Researchers at TU Darmstadt have collaborated with RhineMain Polytechnic to develop a nanosensor that detects very slight traces of pentaerythritol tetranitrate (PETN). PETN is a highly explosive chemical substance which terrorists have used for blasting commercial aircraft.
Today, this chemical explosive can be identified through an ion-mobility spectrometer and also with the help of wipe tests. However, these tests consume a lot of time and effort and hence are conducted only for spot-checking at airports. Moreover, PETN displays minimal volatility and releases only few molecules in the surrounding atmosphere hence dogs trained to identify explosives and airport scanners find it very difficult to identify the explosive. The nanosensor developed by TU Darmstadt’s scientists is capable of identifying one individual PETN molecule in a cluster of 10 billion molecules of air.

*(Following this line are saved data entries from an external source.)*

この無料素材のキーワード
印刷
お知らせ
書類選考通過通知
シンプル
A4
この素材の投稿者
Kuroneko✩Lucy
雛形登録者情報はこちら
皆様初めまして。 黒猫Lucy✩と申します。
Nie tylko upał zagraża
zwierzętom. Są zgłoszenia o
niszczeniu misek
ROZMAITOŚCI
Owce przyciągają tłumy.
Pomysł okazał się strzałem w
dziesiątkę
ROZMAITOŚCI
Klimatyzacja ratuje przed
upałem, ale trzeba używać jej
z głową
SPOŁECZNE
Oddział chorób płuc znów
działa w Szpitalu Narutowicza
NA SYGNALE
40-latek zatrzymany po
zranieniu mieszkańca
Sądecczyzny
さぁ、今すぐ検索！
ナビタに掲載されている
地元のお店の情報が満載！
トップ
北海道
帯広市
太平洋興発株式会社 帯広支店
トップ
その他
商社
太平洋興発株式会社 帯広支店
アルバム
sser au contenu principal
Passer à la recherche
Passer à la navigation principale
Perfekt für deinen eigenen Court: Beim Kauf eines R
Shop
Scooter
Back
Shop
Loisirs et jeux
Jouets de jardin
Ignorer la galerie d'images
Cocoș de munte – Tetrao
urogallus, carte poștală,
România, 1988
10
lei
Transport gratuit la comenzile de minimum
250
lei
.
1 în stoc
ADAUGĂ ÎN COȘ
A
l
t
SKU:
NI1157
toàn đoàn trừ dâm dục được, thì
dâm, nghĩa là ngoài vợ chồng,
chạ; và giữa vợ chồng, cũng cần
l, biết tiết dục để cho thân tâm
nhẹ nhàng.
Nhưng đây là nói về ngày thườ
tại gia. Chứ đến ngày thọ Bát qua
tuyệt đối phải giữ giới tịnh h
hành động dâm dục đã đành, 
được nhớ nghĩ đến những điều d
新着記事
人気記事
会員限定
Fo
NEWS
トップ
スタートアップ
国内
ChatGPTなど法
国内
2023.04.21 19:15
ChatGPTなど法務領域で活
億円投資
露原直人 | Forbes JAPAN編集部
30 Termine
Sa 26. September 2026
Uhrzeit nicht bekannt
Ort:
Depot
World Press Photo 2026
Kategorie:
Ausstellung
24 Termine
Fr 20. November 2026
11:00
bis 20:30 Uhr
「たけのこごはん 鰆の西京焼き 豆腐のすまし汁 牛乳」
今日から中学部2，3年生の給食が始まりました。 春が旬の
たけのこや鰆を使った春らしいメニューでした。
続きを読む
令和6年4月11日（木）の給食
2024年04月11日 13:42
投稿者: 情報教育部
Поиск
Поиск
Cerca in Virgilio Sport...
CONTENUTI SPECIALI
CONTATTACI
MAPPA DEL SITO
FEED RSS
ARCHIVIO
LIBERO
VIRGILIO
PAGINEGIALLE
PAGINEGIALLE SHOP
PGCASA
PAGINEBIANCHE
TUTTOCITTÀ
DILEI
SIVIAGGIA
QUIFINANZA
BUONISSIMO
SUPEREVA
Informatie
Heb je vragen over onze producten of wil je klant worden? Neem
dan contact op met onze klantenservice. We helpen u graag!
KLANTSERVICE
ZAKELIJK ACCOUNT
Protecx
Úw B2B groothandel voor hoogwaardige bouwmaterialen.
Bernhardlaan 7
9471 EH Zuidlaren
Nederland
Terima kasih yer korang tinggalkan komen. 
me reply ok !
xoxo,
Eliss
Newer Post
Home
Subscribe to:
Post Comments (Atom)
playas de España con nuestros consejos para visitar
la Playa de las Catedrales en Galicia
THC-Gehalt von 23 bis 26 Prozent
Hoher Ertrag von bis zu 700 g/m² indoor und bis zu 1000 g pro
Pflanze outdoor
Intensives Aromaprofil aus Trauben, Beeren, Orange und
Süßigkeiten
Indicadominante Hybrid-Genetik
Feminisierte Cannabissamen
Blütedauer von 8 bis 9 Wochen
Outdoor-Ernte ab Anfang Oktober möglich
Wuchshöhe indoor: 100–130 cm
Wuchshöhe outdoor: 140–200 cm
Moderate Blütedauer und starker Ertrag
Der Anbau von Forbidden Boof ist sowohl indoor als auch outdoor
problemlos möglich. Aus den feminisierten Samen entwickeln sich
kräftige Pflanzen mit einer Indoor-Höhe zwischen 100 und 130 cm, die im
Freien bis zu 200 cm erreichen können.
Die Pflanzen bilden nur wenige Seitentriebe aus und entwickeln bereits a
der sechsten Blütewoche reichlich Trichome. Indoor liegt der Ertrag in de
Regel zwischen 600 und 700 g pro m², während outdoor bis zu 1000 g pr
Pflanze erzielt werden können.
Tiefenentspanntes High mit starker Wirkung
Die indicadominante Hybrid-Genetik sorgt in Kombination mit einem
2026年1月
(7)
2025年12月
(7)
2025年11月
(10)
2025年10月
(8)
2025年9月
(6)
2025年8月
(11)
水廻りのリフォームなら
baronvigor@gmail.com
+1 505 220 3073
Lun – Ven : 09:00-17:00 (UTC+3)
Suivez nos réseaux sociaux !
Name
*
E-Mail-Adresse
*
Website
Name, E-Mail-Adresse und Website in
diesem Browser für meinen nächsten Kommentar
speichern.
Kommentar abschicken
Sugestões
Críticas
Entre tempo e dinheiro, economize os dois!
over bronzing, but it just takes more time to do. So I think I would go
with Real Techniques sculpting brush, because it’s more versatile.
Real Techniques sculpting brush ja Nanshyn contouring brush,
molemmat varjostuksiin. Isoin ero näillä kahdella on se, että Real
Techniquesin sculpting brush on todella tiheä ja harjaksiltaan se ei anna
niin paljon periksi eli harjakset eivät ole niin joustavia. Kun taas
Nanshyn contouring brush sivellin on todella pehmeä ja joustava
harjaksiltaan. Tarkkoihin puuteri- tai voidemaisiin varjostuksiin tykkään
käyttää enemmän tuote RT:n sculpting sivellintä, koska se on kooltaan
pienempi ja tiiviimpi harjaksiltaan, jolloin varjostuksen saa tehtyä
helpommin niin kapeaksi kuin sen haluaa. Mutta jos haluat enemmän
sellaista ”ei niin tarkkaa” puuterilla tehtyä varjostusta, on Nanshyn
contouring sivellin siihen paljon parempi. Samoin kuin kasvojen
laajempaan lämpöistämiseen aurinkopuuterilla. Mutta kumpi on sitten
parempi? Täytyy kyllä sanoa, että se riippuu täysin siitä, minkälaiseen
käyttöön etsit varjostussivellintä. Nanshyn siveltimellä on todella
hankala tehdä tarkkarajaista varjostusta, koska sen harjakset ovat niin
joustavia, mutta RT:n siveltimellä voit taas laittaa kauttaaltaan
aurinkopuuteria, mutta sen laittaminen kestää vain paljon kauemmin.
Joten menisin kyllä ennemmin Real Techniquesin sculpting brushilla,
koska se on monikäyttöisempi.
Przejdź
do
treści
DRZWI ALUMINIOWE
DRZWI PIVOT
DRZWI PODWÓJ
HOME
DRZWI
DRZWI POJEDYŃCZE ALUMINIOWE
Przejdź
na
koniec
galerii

Detection of PETN molecules using the sensor is done by passing ambient air over the sensor. Mario Boehme, Dipl. Ing, stated that if a single molecule of PETN reaches the nanotube of the sensor, the nitro particles present in PETN attach to the nanotube surface and alters its electrical conductivity. This alteration is identified by electronic instrumentation, he added.
According to Boehme, airports using traditional X ray machines and metal detectors at security checkpoints can be integrated with this nanosensor along with an instrument for air induction. This approach reduces time and effort in checking travelers and their belongings. Another way of checking passengers is to employ a portable device resembling a portable vacuum cleaner, he added.